For divergences those maintained by the EU and the US around the designation of Russia as a sponsor country of terrorism, again a political rather than a legal matter. The European Parliament has taken that step; Washington, despite internal pressure and Ukraine’s requests, has not.

Apart from arbitrariness and ambiguities, the absence of a universal definition of terrorism has negative consequences. At first glance and different typifications, it suffers from cooperation between countries to pursue transnational groups. But there’s more. Richard Barret, a former member of the British intelligence services and former head of the UN monitoring team on Al Qaeda, points out: The lack of a definition blurring the division between insurgency and terrorism, he says, a permitties governments to gain international support (or avoid international criticism) for the repression of the opposition. It also leads to excessive strengthening of government security and the militarization of civilian agencies such as the police and the abuse of power that leads to the erosion of human rights and civil liberties.
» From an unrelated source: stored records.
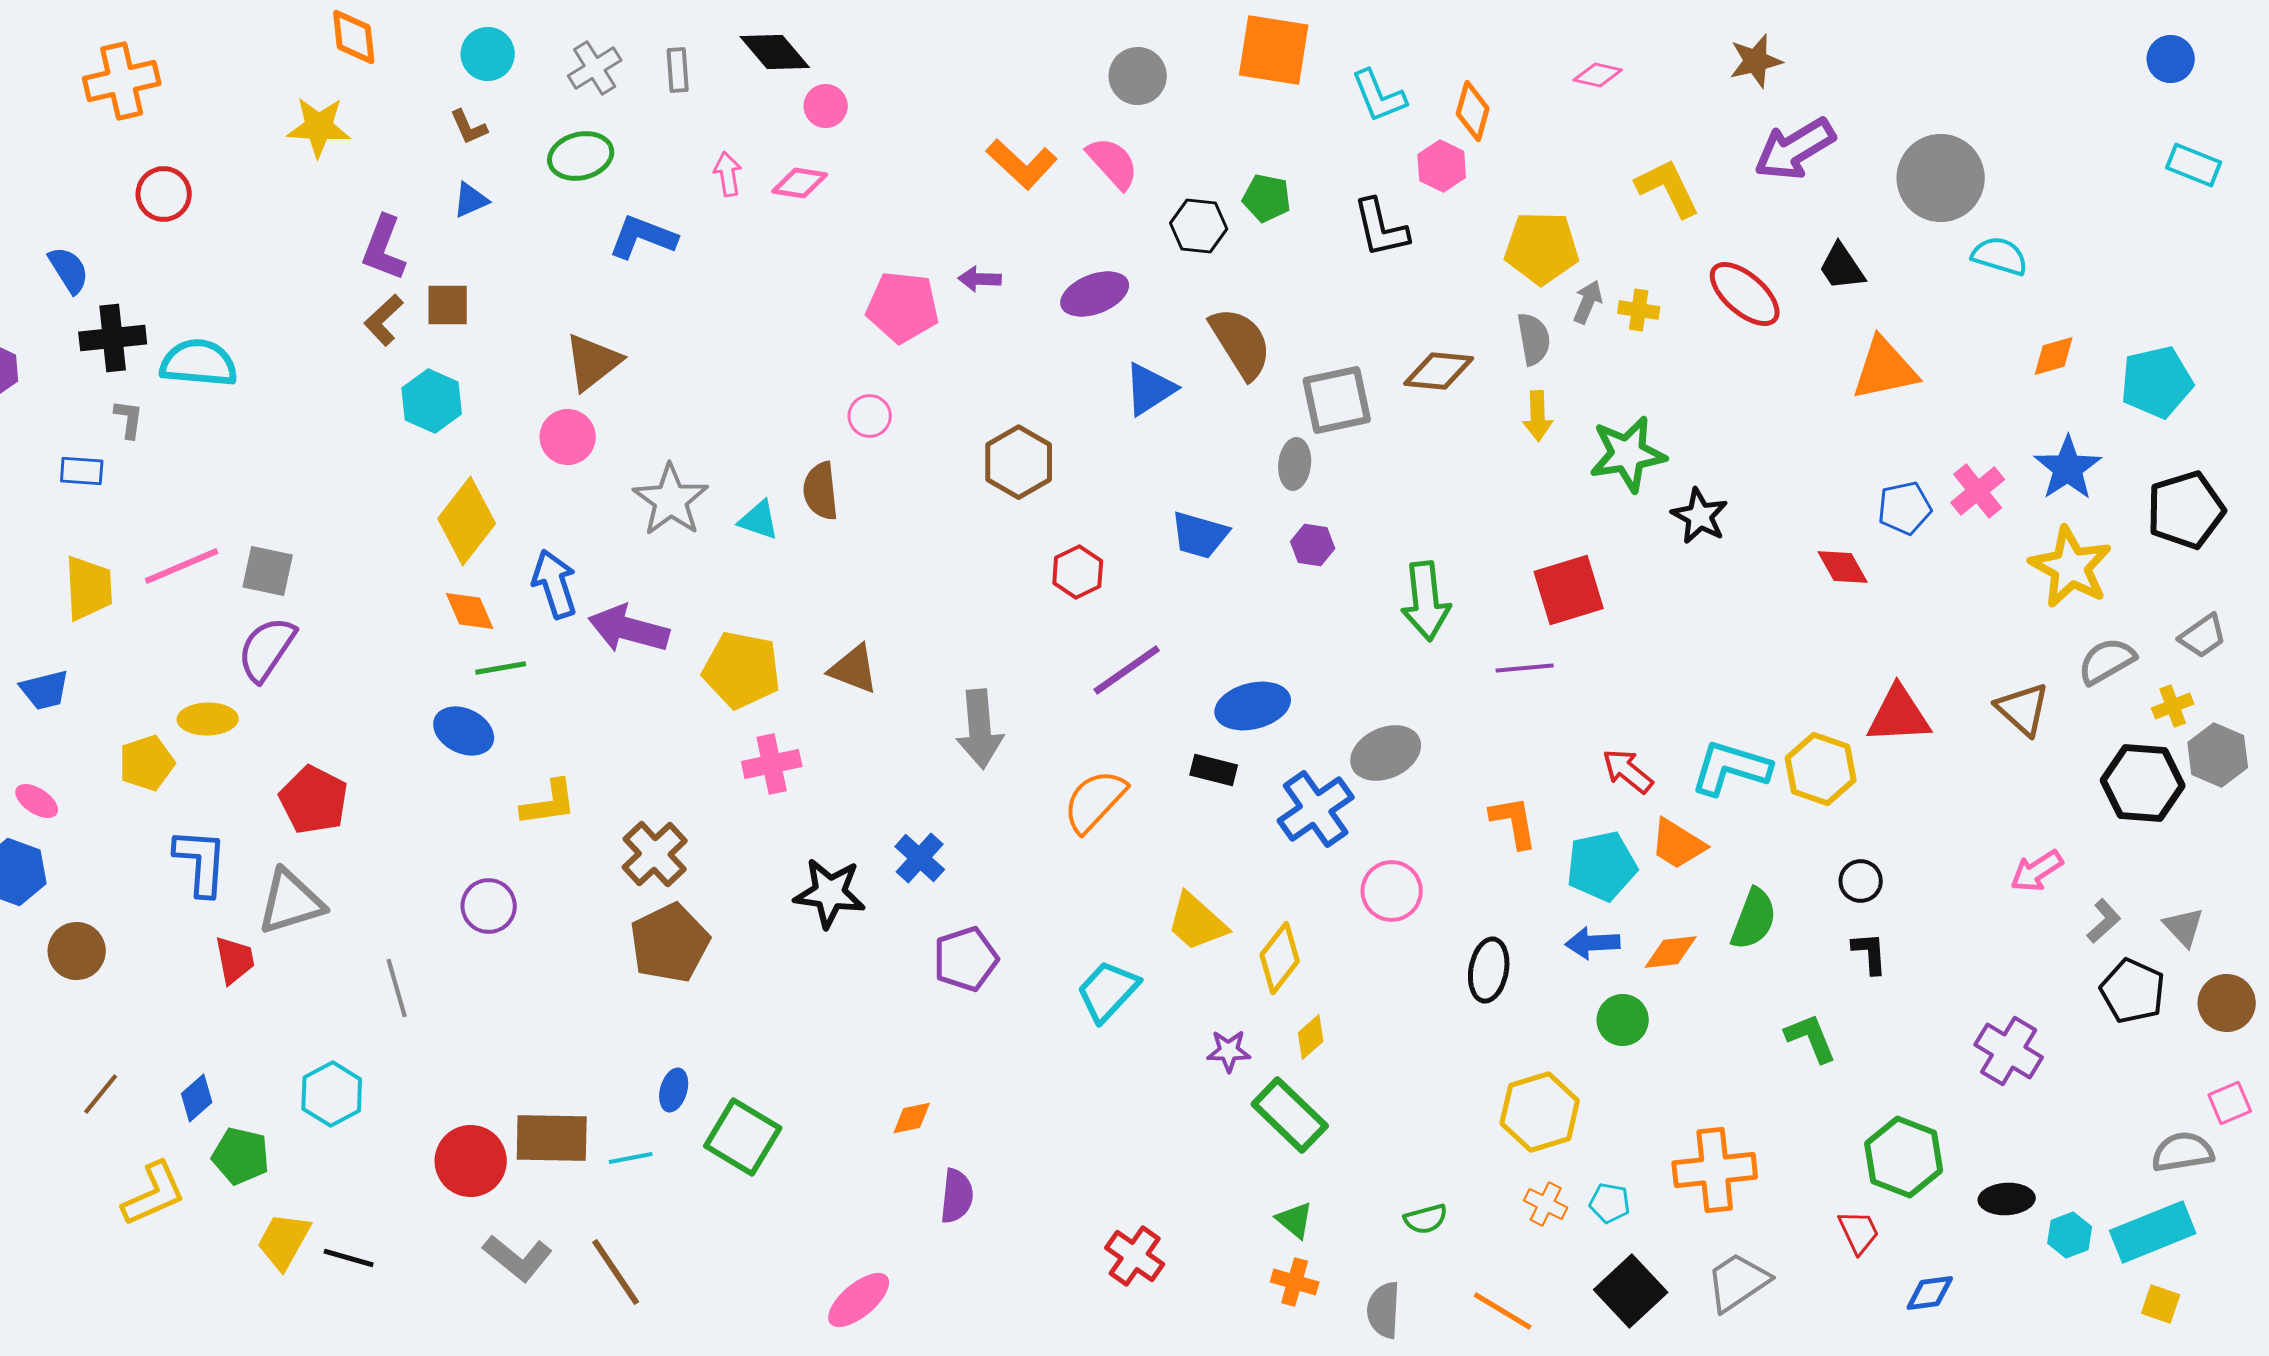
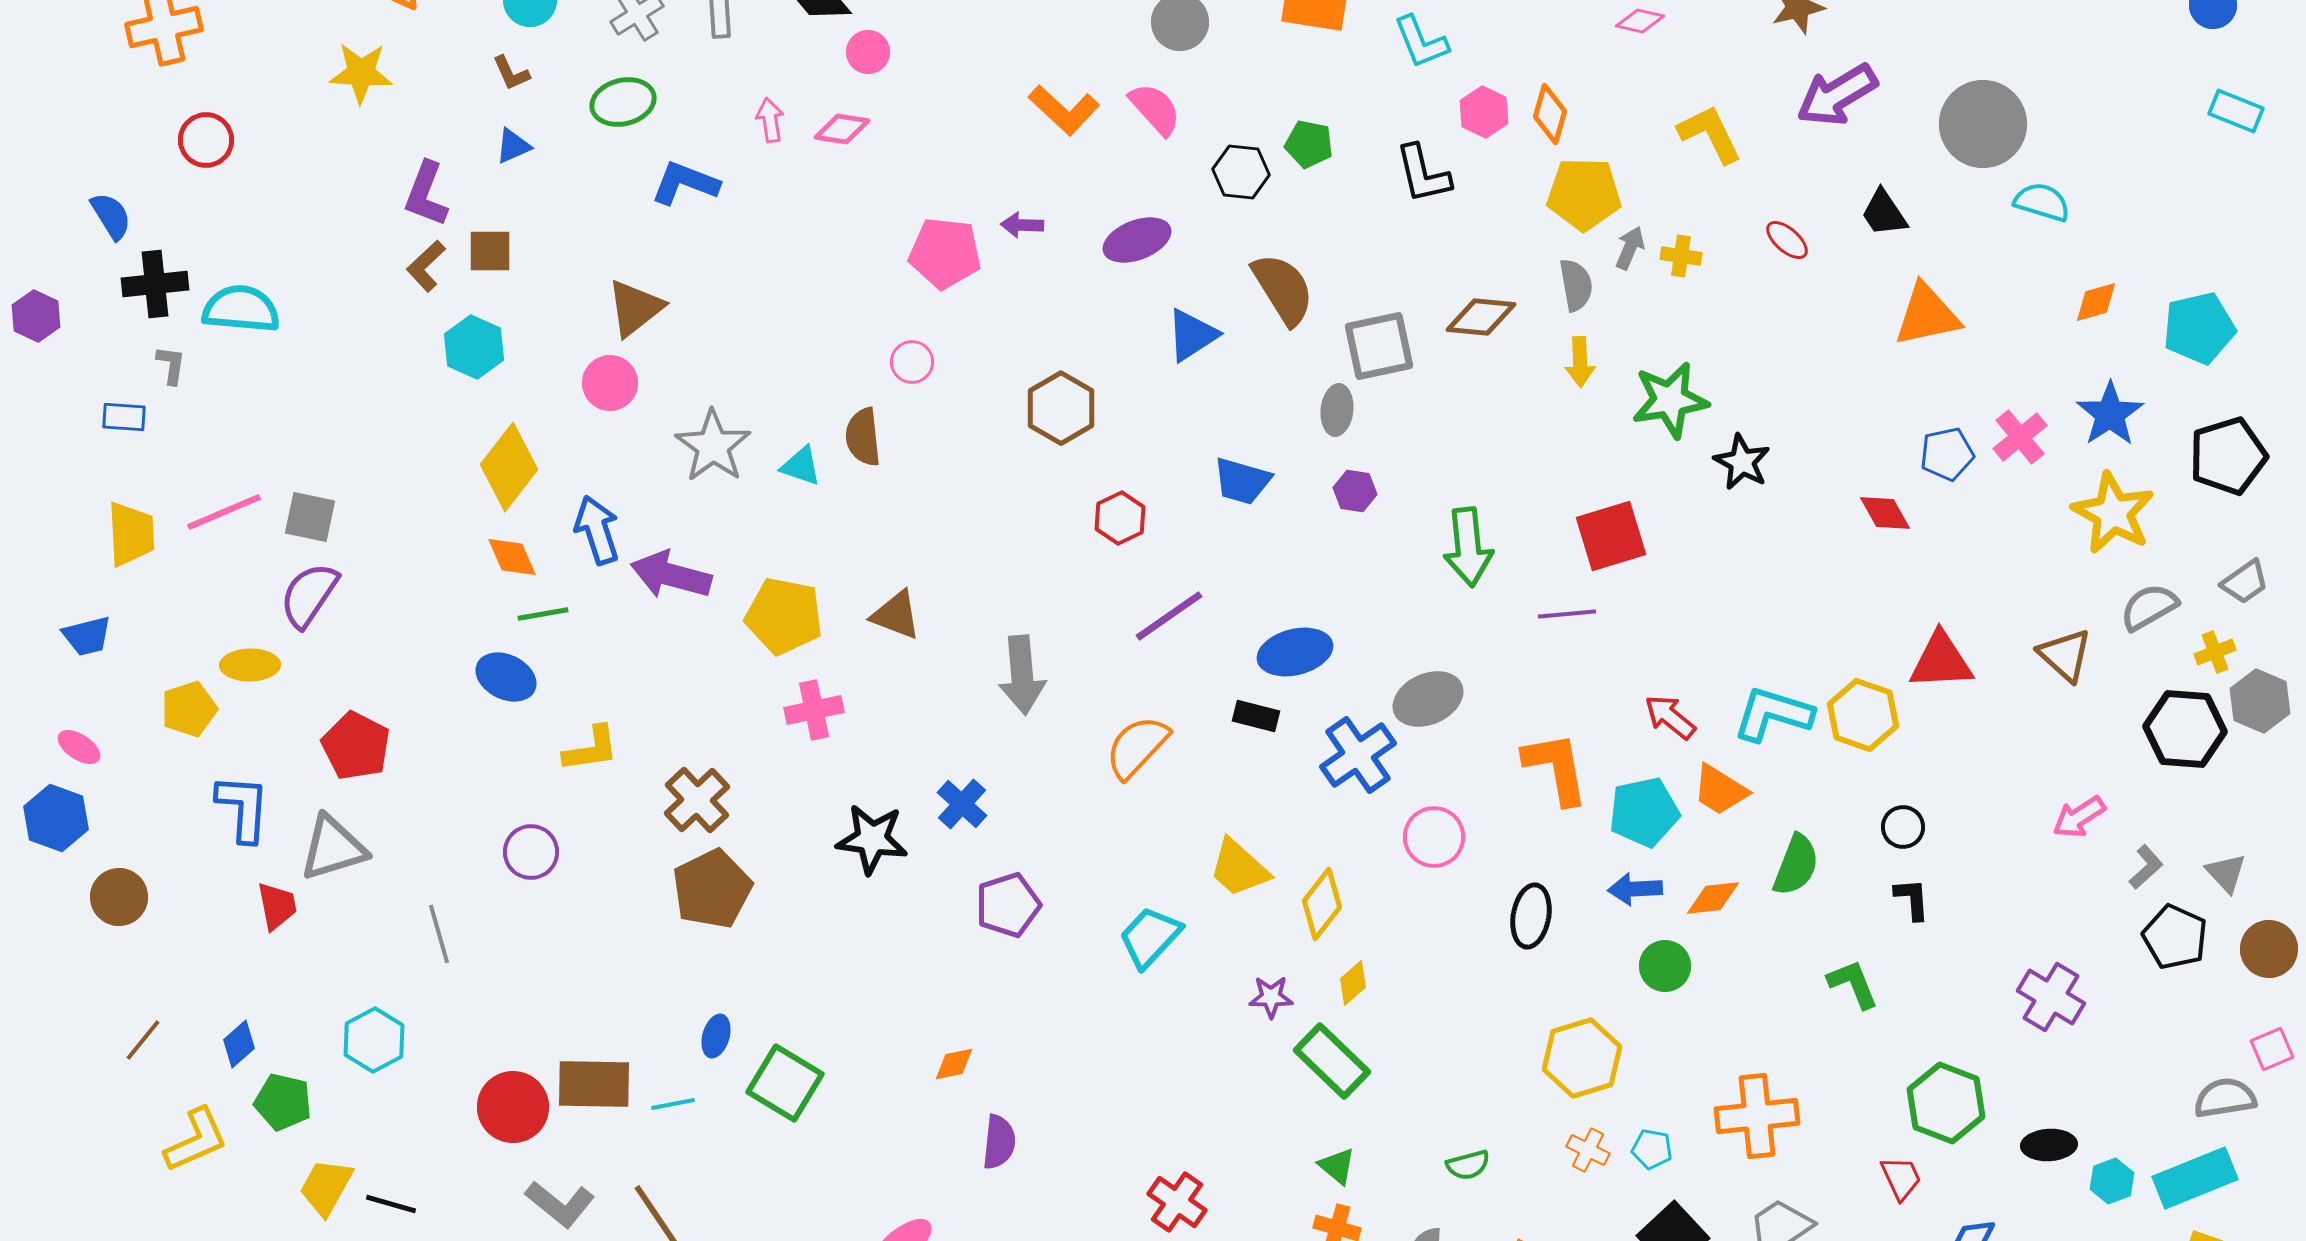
orange diamond: (1473, 111) -> (1550, 114), moved
red ellipse: (1745, 294) -> (1787, 240), size x0.6
orange L-shape: (1514, 822) -> (1556, 768), size x1.4

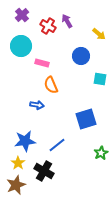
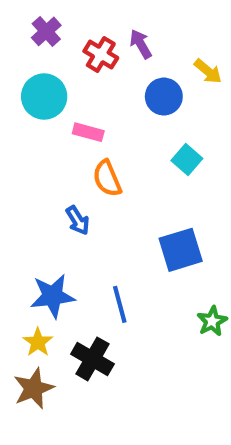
blue circle: (81, 56) -> (164, 97), moved
cyan square: (100, 79) -> (187, 160), moved, turned 32
blue arrow: (37, 105) -> (78, 220), turned 48
blue line: (57, 145) -> (120, 304), turned -66

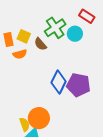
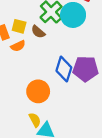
cyan circle: (75, 34) -> (73, 15), size x1.5
orange circle: (39, 118) -> (38, 91), moved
A scenario, described by Barret, reminiscent of the one who drew the war on terror coined after the September 11, 2001 attacks in the US. It was then that Western governments at the forefront of this campaign of punishment in the Middle East against Al Qaeda removed from the terrorist equation the cause, that is, the motivation, to prevent attacks from having some kind of justification. There were only killers who killed for no reason. The label “terrorist” began to spread unchecked to, in the process, lose meaning. A current that has been nuanced over the past decade through national and international laws, but has not reached consensus for a universal definition.